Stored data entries
-- Opening Marker --
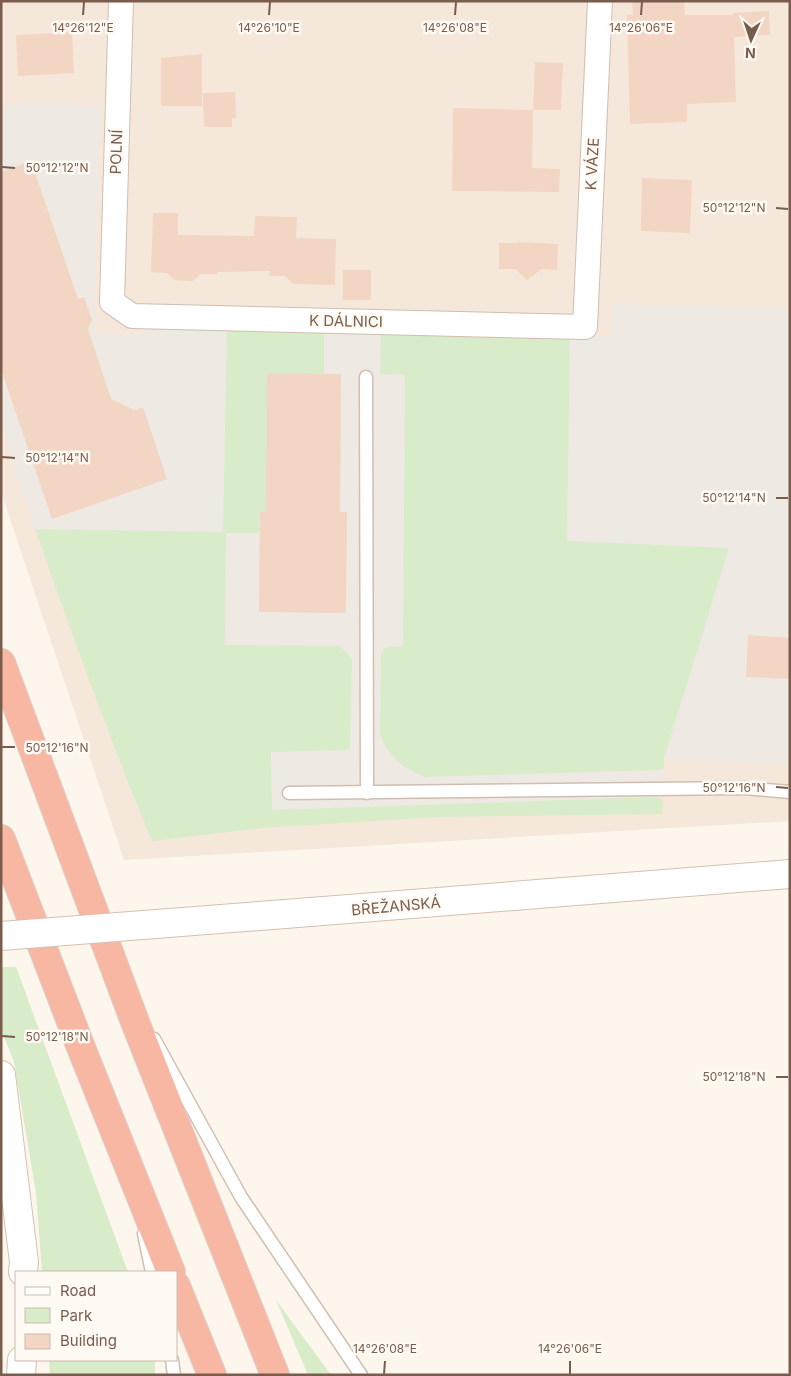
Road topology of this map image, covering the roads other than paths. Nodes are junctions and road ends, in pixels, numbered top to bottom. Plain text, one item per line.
1 (120, 1) edge
2 (600, 1) edge
3 (112, 302) joint
4 (585, 326) joint
5 (366, 377) dead end
6 (1, 662) edge
7 (790, 792) edge
8 (289, 793) dead end
9 (367, 793) junction
10 (1, 839) edge
11 (790, 874) edge
12 (1, 936) edge
13 (112, 961) junction
14 (1, 1075) edge
15 (127, 1164) junction
16 (23, 1271) edge
17 (152, 1271) edge
18 (171, 1271) edge
19 (178, 1291) edge
20 (22, 1361) edge
21 (172, 1361) edge
22 (22, 1375) edge
23 (174, 1375) edge
24 (212, 1375) edge
25 (275, 1375) edge
26 (361, 1375) edge

1 - 3 street, POLNÍ
2 - 4 street, K VÁZE
3 - 4 street, K DÁLNICI
5 - 9 lane
6 - 13 highway
7 - 9 lane
8 - 9 lane
10 - 15 highway
11 - 12 street, BŘEŽANSKÁ, bridge
13 - 25 highway
13 - 26 lane
14 - 16 street
15 - 17 lane
15 - 18 highway
19 - 24 highway
20 - 22 street
21 - 23 lane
-- Closing Marker --
*Work instructions*
Output the records above exactly, leaving out pictures.

*Exercise response*
Road topology of this map image, covering the roads other than paths. Nodes are junctions and road ends, in pixels, numbered top to bottom. Plain text, one item per line.
1 (120, 1) edge
2 (600, 1) edge
3 (112, 302) joint
4 (585, 326) joint
5 (366, 377) dead end
6 (1, 662) edge
7 (790, 792) edge
8 (289, 793) dead end
9 (367, 793) junction
10 (1, 839) edge
11 (790, 874) edge
12 (1, 936) edge
13 (112, 961) junction
14 (1, 1075) edge
15 (127, 1164) junction
16 (23, 1271) edge
17 (152, 1271) edge
18 (171, 1271) edge
19 (178, 1291) edge
20 (22, 1361) edge
21 (172, 1361) edge
22 (22, 1375) edge
23 (174, 1375) edge
24 (212, 1375) edge
25 (275, 1375) edge
26 (361, 1375) edge

1 - 3 street, POLNÍ
2 - 4 street, K VÁZE
3 - 4 street, K DÁLNICI
5 - 9 lane
6 - 13 highway
7 - 9 lane
8 - 9 lane
10 - 15 highway
11 - 12 street, BŘEŽANSKÁ, bridge
13 - 25 highway
13 - 26 lane
14 - 16 street
15 - 17 lane
15 - 18 highway
19 - 24 highway
20 - 22 street
21 - 23 lane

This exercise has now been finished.